Harvested reishi, ready to be prepared
Harvest your reishi with a sharp knife, where the cap or stem meet the trunk of the tree - do nut cut into the tree - and carry home to the kitchen. Using a damp cloth, wipe the mushrooms clean of any dirt, bark shavings, or bugs. Then slice thinly, 1/8 to 1/4 inch thick. I put mine in an oven at 150 to 180 degrees and "bake" for roughly two hours, checking and turning them over periodically. Your reishi may take more or less time depending on moisture content. Bear in mind reishi will harden as they cool. You may dry reishi in  a well ventilated room free of humidity as well, by spreading on a screen or hanging slices on strings, but be careful not to let them mold. If you have a dehydrator, even better.

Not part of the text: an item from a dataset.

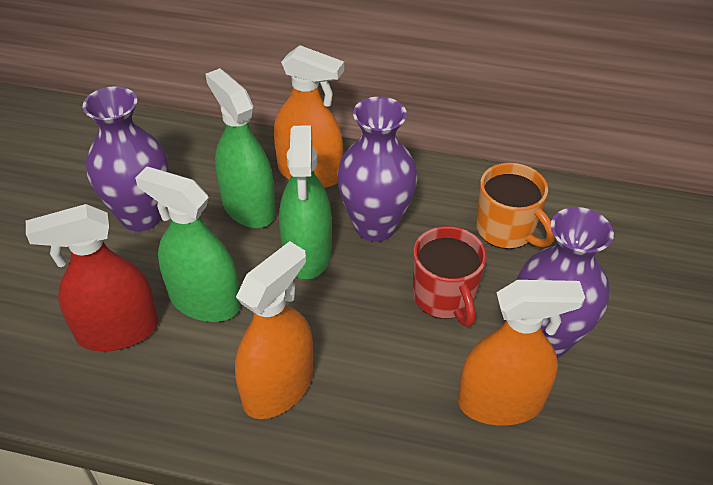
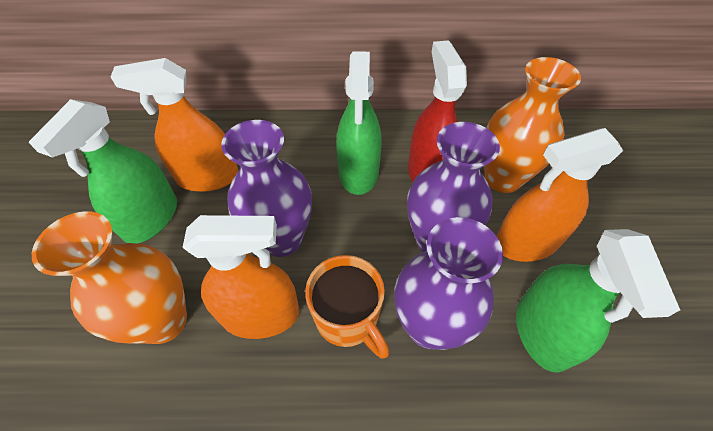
orange vase: 0 -> 2
red mug: 1 -> 0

Reishi slices in process of being dehydrated in oven
Once reishi slices are thoroughly dried, crisp and mostly inflexible, they may be stored until needed, remaining potent up to roughly one year. To prepare reishi as tea, simmer slices in hot water, strain and sip. To prepare reishi as a tincture requires an extra step than the typical tincture - a double extraction - so that your medicine contains both reishi's water and alcohol soluble constituents. Infuse slices in alcohol for 4-6 weeks, then strain, be sure to retain mushrooms as well as your alcohol extract. Then simmer mushrooms in water (using 1/2 gal of water to 2 c mushrooms) until water is reduced to roughly 1/3 of alcohol extract. Combine water and alcohol - voila! A reishi mushroom tincture at your ready!

So keep your eyes peeled for this luminous medicinal mushroom, reishi. It's presence is sure to brighten your spirit, and its medicine, your body. You will inherit the strength and resolve to persist through many a season, as does reishi, long after its fresh growth has matured. This find is surely a woodland treasure.